Why Caste Still Predicts Digital Access in 2025
- Economic inequality remains heavily skewed toward upper castes, with land ownership, inherited wealth, and urban location still being disproportionately concentrated among them. A smartphone or laptop is often the first thing sacrificed when money is tight.
- Educational Gap Dropout rates remain highest among SC/ST students, especially girls. Without foundational literacy and English skills, advanced digital usage is impossible.
- Residential Segregation. Many Dalit bastis (colonies) and Adivasi villages have poor mobile network coverage and no fiber broadband even in 2025.
- Social Networks Job and educational opportunities in tech often flow through caste-based alumni networks, hostel groups, and family connections.
- Discrimination in Digital Spaces: Caste-based slurs, trolling, and exclusion are common on gaming platforms, matrimonial sites, and even professional networks.

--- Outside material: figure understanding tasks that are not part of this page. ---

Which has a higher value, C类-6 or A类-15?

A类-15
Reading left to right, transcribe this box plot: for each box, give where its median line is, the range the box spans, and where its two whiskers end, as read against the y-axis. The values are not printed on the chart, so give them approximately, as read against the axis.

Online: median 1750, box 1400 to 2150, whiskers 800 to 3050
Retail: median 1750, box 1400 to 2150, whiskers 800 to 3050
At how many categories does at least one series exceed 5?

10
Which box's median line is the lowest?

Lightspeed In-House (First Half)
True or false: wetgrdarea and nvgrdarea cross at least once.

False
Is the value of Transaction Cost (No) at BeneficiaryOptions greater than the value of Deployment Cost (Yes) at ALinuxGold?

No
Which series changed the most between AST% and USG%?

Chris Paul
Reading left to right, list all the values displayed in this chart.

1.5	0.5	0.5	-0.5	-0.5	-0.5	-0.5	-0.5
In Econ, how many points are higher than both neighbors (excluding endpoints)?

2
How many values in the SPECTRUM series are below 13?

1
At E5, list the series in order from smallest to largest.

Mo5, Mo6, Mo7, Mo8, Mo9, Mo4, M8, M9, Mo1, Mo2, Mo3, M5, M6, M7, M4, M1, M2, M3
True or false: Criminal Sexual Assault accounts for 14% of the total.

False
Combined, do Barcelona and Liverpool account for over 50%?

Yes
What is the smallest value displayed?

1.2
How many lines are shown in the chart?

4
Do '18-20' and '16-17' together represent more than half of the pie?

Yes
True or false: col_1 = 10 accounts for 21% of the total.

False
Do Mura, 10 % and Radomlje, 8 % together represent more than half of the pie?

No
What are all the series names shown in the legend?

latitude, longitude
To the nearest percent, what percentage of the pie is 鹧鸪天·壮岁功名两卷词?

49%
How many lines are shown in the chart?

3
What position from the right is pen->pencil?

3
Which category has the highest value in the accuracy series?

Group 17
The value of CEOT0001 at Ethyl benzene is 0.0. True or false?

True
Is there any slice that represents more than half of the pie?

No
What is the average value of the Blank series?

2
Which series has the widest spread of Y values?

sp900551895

Government Efforts and Their LimitationsThe
- BharatNet project has connected 2.5 lakh village panchayats, but the last-mile fiber to SC/ST localities is often delayed.
- Free JioPhone and cheap data revolutionised basic access (2016–2020), but it mostly increased entertainment consumption rather than economic mobility.
- Reservation in educational institutions exists, but coaching culture and English-medium private schools remain financially and socially inaccessible to most lower-caste students.
The Bottom Line in 2025
India’s digital revolution has been astonishingly fast, but astonishingly unequal. Caste and class still determine:
- Whether you own a device
- Whether you can study online
- Whether you can work remotely or start a tech company
- Whether the internet is a ladder upward or just another screen for entertainment
Until land, education, and social networks are redistributed more equitably, the digital divide will continue to mirror — and in many cases widen — India’s ancient caste and class inequalities.
Suppose India truly wants “Digital India” to mean inclusion and not just penetration numbers. In that case, policymakers will have to confront caste and class head-on rather than pretending technology alone is caste-blind.